### Problem details
Reproduce, exactly and in full, the lines from the one with "Social Compliance" through the one with "He shook his" in the data below; drop pictures.

[Stored items]
= Beginning of Section =

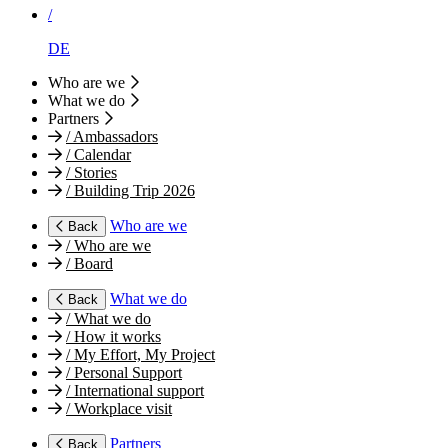
/
DE
Who are we
What we do
Partners
/
Ambassadors
/
Calendar
/
Stories
/
Building Trip 2026
Who are we
Back
/
Who are we
/
Board
What we do
Back
/
What we do
/
How it works
/
My Effort, My Project
/
Personal Support
/
International support
/
Workplace visit
Partners
Back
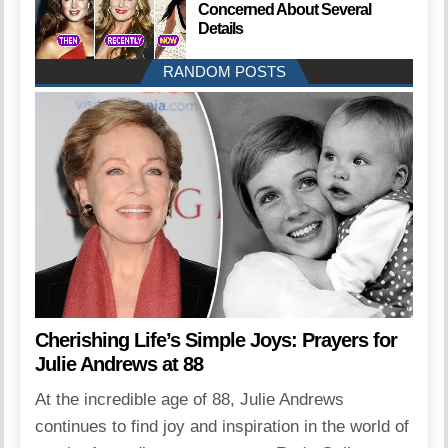
Concerned About Several
Details
RANDOM POSTS
Cherishing Life’s Simple Joys: Prayers for
Julie Andrews at 88
At the incredible age of 88, Julie Andrews
continues to find joy and inspiration in the world of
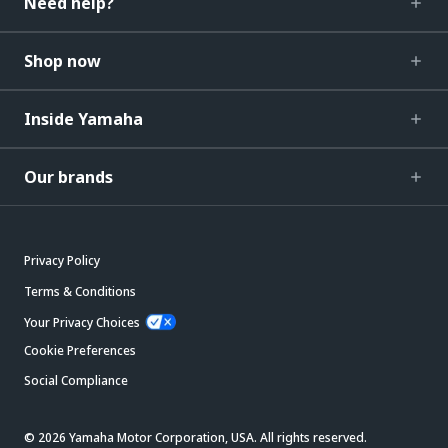
Need help?
Shop now
Inside Yamaha
Our brands
Privacy Policy
Terms & Conditions
Your Privacy Choices
Cookie Preferences
Social Compliance
© 2026 Yamaha Motor Corporation, USA. All rights reserved.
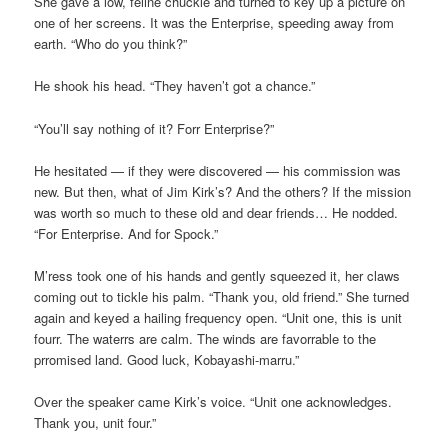
She gave a low, feline chuckle and turned to key up a picture on
one of her screens. It was the Enterprise, speeding away from
earth. “Who do you think?”
He shook his head. “They haven’t got a chance.”
“You’ll say nothing of it? Forr Enterprise?”
He hesitated — if they were discovered — his commission was
new. But then, what of Jim Kirk’s? And the others? If the mission
was worth so much to these old and dear friends… He nodded.
“For Enterprise. And for Spock.”
M’ress took one of his hands and gently squeezed it, her claws
coming out to tickle his palm. “Thank you, old friend.” She turned
again and keyed a hailing frequency open. “Unit one, this is unit
fourr. The waterrs are calm. The winds are favorrable to the
prromised land. Good luck, Kobayashi-marru.”
Over the speaker came Kirk’s voice. “Unit one acknowledges.
Thank you, unit four.”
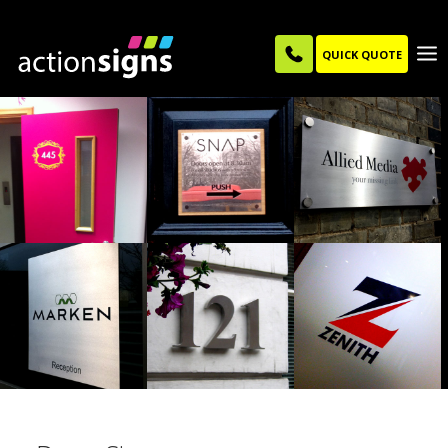
QUICK QUOTE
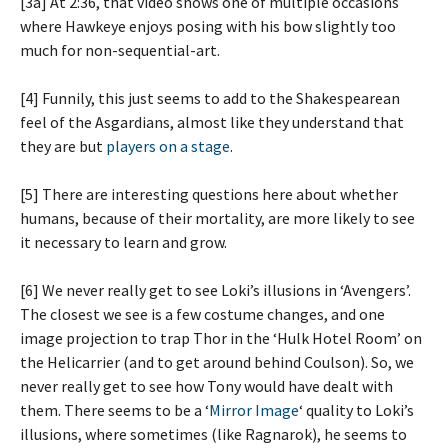
[3a] At 2:36, that video shows one of multiple occasions
where Hawkeye enjoys posing with his bow slightly too
much for non-sequential-art.
[4] Funnily, this just seems to add to the Shakespearean
feel of the Asgardians, almost like they understand that
they are but
players on a stage
.
[5] There are interesting questions here about whether
humans, because of their mortality, are more likely to see
it necessary to learn and grow.
[6] We never really get to see Loki’s illusions in ‘Avengers’.
The closest we see is a few costume changes, and one
image projection to trap Thor in the ‘Hulk Hotel Room’ on
the Helicarrier (and to get around behind Coulson). So, we
never really get to see how Tony would have dealt with
them. There seems to be a ‘
Mirror Image
‘ quality to Loki’s
illusions, where sometimes (like Ragnarok), he seems to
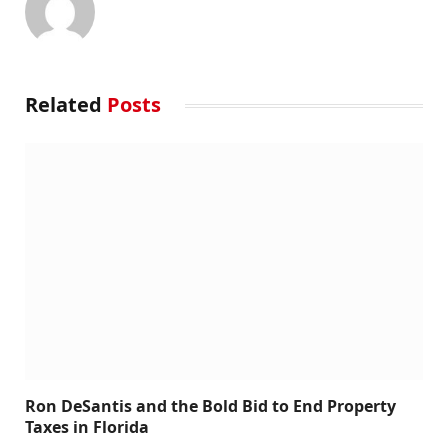
Related
Posts
Ron DeSantis and the Bold Bid to End Property
Taxes in Florida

= End of Section =

### Answer box
Social Compliance
© 2026 Yamaha Motor Corporation, USA. All rights reserved.
She gave a low, feline chuckle and turned to key up a picture on
one of her screens. It was the Enterprise, speeding away from
earth. “Who do you think?”
He shook his head. “They haven’t got a chance.”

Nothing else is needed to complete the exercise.